# Aim
Can you arrange the stretch of data from its very start through the line containing "locality: Macizo del" as a numbered list, leaving out any blank lines?
-------- Excerpted records --------
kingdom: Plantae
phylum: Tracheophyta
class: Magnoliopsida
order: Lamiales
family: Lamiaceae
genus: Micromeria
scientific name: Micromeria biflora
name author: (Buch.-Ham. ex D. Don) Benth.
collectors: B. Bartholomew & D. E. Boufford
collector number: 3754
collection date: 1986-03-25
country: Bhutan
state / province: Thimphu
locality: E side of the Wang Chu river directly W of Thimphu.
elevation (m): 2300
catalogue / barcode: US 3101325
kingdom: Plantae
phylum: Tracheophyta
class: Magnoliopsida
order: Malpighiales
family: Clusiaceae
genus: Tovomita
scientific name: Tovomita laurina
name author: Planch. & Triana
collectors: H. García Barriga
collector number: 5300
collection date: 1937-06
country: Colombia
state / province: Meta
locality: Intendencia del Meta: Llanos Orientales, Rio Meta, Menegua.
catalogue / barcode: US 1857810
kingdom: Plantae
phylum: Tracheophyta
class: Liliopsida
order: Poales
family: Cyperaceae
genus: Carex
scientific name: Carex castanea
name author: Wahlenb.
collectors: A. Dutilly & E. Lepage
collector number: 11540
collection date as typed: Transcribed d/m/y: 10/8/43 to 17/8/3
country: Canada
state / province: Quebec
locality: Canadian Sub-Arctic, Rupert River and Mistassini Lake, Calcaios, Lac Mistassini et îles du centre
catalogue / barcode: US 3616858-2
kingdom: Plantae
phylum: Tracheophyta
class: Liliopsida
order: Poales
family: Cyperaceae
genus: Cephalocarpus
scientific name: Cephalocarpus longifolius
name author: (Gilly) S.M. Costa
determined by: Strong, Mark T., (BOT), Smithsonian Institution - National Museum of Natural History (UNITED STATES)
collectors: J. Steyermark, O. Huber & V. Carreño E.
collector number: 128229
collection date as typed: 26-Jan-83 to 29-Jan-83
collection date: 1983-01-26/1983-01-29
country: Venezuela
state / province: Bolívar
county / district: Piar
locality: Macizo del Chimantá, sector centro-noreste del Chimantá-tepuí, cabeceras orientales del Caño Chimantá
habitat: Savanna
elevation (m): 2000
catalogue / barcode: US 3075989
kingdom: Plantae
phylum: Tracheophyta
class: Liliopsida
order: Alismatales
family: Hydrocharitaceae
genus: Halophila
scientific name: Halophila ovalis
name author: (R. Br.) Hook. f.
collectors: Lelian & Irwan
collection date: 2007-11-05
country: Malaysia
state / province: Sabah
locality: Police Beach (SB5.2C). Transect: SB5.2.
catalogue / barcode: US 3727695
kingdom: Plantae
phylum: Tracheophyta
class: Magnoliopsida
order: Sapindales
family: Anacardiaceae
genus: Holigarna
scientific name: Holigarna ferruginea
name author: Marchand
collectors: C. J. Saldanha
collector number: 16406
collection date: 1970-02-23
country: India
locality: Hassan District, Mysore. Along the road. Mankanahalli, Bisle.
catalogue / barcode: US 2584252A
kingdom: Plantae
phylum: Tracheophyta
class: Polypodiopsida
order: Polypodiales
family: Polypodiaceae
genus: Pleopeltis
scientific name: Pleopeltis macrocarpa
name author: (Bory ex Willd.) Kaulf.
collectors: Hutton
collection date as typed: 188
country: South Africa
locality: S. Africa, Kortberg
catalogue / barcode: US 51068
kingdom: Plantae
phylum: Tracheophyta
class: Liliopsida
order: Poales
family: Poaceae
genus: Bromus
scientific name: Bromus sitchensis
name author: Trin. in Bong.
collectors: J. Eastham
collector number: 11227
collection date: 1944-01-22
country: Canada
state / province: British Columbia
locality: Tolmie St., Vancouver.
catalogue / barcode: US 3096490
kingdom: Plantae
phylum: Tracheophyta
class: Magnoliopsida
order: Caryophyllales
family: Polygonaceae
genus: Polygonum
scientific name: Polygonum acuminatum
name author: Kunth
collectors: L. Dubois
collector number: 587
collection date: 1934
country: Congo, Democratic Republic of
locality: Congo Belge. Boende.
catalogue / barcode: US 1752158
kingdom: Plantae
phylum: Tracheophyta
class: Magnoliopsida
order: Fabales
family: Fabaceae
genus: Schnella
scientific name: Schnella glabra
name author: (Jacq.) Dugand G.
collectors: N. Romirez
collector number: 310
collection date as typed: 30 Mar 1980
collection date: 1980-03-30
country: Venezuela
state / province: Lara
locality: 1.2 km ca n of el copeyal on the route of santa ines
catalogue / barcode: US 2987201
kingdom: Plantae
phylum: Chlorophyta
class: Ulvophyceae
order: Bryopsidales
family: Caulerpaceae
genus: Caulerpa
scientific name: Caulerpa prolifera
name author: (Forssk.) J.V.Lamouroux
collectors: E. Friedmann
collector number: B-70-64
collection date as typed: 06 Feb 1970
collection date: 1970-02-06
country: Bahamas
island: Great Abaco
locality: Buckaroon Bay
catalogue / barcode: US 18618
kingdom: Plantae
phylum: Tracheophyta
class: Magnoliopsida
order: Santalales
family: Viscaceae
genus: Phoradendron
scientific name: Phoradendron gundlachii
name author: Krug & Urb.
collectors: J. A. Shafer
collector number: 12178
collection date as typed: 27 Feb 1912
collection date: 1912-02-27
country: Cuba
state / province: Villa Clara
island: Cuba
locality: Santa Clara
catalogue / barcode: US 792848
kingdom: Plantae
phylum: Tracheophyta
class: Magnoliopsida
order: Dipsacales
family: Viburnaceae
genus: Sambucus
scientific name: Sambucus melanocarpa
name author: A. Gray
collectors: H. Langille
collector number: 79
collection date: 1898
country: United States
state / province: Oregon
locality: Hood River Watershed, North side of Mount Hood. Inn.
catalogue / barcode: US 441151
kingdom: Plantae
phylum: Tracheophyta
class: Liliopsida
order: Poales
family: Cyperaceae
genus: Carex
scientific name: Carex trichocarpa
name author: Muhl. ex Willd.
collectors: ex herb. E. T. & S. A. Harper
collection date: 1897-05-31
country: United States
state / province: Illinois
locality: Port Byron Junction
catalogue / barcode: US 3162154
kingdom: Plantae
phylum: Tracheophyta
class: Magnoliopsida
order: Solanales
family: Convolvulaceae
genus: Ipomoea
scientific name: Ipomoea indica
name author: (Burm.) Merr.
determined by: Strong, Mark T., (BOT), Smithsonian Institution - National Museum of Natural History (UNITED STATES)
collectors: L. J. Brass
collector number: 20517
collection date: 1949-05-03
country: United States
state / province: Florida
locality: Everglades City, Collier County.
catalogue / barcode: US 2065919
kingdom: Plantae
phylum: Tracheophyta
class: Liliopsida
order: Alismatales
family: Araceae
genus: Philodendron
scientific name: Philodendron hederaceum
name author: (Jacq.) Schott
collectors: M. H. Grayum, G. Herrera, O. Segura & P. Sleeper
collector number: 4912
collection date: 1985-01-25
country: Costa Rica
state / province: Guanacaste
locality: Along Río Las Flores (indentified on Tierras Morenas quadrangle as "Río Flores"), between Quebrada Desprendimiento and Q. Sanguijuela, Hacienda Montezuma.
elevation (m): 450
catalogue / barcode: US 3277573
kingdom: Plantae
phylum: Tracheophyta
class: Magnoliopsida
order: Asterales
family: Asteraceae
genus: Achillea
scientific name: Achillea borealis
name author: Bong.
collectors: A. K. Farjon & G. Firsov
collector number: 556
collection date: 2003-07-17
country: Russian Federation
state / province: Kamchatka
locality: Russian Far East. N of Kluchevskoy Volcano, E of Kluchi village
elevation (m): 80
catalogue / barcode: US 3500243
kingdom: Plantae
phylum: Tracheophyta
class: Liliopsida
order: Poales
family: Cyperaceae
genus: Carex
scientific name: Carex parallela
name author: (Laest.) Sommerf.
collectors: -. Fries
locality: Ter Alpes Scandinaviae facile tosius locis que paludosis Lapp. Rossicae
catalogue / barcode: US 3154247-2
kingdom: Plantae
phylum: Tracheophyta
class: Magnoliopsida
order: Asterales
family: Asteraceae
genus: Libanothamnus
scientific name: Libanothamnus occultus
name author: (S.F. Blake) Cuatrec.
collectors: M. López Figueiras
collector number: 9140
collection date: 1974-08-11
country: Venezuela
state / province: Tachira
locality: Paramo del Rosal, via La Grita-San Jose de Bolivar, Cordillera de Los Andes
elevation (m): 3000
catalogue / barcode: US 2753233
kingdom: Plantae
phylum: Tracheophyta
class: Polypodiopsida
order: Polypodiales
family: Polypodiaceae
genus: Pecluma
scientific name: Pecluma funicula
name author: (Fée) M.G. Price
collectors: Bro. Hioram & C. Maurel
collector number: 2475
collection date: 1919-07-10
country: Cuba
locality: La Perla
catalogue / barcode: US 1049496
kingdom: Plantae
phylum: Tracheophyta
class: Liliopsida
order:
--------
# Completed exercise
1. kingdom: Plantae
2. phylum: Tracheophyta
3. class: Magnoliopsida
4. order: Lamiales
5. family: Lamiaceae
6. genus: Micromeria
7. scientific name: Micromeria biflora
8. name author: (Buch.-Ham. ex D. Don) Benth.
9. collectors: B. Bartholomew & D. E. Boufford
10. collector number: 3754
11. collection date: 1986-03-25
12. country: Bhutan
13. state / province: Thimphu
14. locality: E side of the Wang Chu river directly W of Thimphu.
15. elevation (m): 2300
16. catalogue / barcode: US 3101325
17. kingdom: Plantae
18. phylum: Tracheophyta
19. class: Magnoliopsida
20. order: Malpighiales
21. family: Clusiaceae
22. genus: Tovomita
23. scientific name: Tovomita laurina
24. name author: Planch. & Triana
25. collectors: H. García Barriga
26. collector number: 5300
27. collection date: 1937-06
28. country: Colombia
29. state / province: Meta
30. locality: Intendencia del Meta: Llanos Orientales, Rio Meta, Menegua.
31. catalogue / barcode: US 1857810
32. kingdom: Plantae
33. phylum: Tracheophyta
34. class: Liliopsida
35. order: Poales
36. family: Cyperaceae
37. genus: Carex
38. scientific name: Carex castanea
39. name author: Wahlenb.
40. collectors: A. Dutilly & E. Lepage
41. collector number: 11540
42. collection date as typed: Transcribed d/m/y: 10/8/43 to 17/8/3
43. country: Canada
44. state / province: Quebec
45. locality: Canadian Sub-Arctic, Rupert River and Mistassini Lake, Calcaios, Lac Mistassini et îles du centre
46. catalogue / barcode: US 3616858-2
47. kingdom: Plantae
48. phylum: Tracheophyta
49. class: Liliopsida
50. order: Poales
51. family: Cyperaceae
52. genus: Cephalocarpus
53. scientific name: Cephalocarpus longifolius
54. name author: (Gilly) S.M. Costa
55. determined by: Strong, Mark T., (BOT), Smithsonian Institution - National Museum of Natural History (UNITED STATES)
56. collectors: J. Steyermark, O. Huber & V. Carreño E.
57. collector number: 128229
58. collection date as typed: 26-Jan-83 to 29-Jan-83
59. collection date: 1983-01-26/1983-01-29
60. country: Venezuela
61. state / province: Bolívar
62. county / district: Piar
63. locality: Macizo del Chimantá, sector centro-noreste del Chimantá-tepuí, cabeceras orientales del Caño Chimantá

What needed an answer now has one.